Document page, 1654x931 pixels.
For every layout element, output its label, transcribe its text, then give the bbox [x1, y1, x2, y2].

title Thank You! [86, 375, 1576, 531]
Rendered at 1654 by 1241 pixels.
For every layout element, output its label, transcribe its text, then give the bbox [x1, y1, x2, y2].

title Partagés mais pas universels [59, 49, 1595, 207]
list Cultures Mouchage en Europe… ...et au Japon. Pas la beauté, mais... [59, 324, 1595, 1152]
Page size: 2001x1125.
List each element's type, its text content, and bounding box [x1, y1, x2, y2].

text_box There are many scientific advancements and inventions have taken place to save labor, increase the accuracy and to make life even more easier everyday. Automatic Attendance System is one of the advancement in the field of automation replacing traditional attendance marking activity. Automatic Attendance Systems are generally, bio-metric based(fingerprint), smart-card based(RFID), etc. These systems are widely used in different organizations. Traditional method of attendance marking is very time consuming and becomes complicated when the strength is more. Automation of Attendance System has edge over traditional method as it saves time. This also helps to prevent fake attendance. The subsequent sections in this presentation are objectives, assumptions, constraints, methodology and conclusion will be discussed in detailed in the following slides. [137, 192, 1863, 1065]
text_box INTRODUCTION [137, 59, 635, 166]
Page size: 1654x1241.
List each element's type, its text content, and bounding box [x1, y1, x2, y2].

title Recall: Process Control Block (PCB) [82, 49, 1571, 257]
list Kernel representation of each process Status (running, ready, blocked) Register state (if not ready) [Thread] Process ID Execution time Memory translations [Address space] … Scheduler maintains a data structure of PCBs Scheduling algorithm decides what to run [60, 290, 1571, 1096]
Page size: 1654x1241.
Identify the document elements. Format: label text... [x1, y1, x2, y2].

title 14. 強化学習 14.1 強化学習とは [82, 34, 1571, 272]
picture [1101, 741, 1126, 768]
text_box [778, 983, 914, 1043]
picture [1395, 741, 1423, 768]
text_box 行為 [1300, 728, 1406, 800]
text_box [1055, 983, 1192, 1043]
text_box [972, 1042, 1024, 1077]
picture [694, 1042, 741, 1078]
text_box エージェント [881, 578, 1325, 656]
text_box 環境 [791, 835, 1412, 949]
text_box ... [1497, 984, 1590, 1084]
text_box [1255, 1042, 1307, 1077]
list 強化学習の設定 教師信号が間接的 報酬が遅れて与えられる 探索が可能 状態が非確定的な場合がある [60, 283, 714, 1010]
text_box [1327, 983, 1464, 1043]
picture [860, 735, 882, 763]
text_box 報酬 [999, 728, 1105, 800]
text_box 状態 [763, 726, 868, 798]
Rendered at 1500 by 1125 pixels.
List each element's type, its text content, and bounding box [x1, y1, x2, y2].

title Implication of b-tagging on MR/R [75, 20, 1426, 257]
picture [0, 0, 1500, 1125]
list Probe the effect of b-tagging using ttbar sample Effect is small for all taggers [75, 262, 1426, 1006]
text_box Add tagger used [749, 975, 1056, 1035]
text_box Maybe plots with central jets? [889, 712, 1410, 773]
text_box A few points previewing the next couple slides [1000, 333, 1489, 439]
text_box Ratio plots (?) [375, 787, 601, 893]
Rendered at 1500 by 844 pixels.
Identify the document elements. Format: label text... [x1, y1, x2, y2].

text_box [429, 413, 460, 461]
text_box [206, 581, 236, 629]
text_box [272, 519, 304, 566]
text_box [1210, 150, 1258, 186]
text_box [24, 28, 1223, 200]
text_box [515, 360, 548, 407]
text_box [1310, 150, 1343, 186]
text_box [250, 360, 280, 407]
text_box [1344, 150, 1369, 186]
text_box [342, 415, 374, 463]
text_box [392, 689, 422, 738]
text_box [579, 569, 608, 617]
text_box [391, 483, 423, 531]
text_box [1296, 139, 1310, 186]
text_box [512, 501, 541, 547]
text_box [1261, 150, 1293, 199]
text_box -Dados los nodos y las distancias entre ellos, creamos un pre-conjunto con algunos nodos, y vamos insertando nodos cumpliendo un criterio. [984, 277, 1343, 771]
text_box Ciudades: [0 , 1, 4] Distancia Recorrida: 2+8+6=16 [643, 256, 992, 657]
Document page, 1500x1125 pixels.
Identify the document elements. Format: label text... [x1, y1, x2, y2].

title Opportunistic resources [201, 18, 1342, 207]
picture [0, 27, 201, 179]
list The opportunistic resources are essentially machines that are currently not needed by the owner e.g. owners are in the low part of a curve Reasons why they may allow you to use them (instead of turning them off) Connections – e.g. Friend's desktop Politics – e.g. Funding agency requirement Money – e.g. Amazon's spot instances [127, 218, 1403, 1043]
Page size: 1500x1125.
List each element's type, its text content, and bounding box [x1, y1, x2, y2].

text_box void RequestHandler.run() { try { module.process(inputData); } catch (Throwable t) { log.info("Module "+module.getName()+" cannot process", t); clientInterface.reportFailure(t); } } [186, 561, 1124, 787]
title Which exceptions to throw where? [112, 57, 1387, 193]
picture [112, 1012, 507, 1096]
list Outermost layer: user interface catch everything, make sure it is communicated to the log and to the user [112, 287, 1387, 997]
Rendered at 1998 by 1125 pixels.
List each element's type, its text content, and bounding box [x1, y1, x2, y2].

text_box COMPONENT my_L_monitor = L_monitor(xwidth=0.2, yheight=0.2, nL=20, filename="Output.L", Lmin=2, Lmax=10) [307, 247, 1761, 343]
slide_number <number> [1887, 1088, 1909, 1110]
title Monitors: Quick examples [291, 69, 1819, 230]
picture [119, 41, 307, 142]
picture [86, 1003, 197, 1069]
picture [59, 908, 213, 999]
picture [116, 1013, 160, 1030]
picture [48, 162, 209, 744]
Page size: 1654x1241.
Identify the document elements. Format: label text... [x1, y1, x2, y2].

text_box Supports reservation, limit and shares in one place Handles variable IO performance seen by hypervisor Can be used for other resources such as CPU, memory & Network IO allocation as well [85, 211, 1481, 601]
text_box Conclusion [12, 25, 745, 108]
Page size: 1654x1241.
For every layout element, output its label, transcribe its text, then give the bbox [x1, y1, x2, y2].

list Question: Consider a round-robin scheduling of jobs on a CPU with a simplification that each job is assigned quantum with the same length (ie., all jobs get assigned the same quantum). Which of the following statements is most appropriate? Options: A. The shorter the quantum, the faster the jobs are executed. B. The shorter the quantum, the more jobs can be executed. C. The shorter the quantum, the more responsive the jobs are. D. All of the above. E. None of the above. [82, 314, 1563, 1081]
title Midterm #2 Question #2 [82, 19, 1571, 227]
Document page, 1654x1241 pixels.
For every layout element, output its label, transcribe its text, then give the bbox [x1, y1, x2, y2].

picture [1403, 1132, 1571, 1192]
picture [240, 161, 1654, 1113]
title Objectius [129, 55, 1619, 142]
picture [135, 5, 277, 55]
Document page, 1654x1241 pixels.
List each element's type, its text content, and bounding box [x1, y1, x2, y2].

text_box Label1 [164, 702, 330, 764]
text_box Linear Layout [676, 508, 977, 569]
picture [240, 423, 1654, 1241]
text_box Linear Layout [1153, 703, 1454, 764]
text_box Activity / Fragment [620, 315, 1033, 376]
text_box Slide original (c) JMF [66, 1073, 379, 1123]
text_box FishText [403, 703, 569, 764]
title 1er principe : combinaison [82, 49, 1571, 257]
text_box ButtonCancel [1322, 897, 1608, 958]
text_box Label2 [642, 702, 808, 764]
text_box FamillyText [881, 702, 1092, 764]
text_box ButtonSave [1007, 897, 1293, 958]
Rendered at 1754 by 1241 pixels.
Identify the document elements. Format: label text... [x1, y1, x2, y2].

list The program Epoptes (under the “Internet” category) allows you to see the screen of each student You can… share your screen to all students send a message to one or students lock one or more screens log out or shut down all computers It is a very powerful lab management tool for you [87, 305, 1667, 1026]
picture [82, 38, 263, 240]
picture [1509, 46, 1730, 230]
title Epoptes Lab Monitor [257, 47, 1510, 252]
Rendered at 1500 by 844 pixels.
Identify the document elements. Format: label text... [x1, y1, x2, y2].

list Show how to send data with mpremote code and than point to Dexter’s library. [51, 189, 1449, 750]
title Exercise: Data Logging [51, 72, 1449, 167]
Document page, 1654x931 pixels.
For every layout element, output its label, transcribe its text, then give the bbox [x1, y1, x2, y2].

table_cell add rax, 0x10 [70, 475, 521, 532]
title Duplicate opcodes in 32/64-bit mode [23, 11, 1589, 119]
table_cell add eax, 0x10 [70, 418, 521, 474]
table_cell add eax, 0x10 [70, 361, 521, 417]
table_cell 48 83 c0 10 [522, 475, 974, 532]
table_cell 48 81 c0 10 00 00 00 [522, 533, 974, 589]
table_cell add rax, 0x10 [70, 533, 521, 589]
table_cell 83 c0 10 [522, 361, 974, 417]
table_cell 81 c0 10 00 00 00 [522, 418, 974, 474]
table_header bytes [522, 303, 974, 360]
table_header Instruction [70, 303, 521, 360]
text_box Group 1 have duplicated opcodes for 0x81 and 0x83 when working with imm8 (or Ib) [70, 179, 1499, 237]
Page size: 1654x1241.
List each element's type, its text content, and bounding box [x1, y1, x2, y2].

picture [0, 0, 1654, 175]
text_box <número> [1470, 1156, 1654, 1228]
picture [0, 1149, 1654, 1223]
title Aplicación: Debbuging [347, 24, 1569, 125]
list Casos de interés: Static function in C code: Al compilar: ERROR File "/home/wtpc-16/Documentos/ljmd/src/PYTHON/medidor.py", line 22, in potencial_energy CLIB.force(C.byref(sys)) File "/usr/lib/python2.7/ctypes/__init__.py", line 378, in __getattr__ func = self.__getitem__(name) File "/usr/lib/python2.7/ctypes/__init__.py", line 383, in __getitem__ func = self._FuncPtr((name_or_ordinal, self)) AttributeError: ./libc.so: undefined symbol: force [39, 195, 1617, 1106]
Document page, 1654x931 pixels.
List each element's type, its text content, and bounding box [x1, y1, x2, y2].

::::

Your task: Copy the listing from its very first line through the line that contains "title Thank You! [86, 375, 1576, 531]", including both of those lines.

Final result:
Document page, 1654x931 pixels.
For every layout element, output its label, transcribe its text, then give the bbox [x1, y1, x2, y2].

title Thank You! [86, 375, 1576, 531]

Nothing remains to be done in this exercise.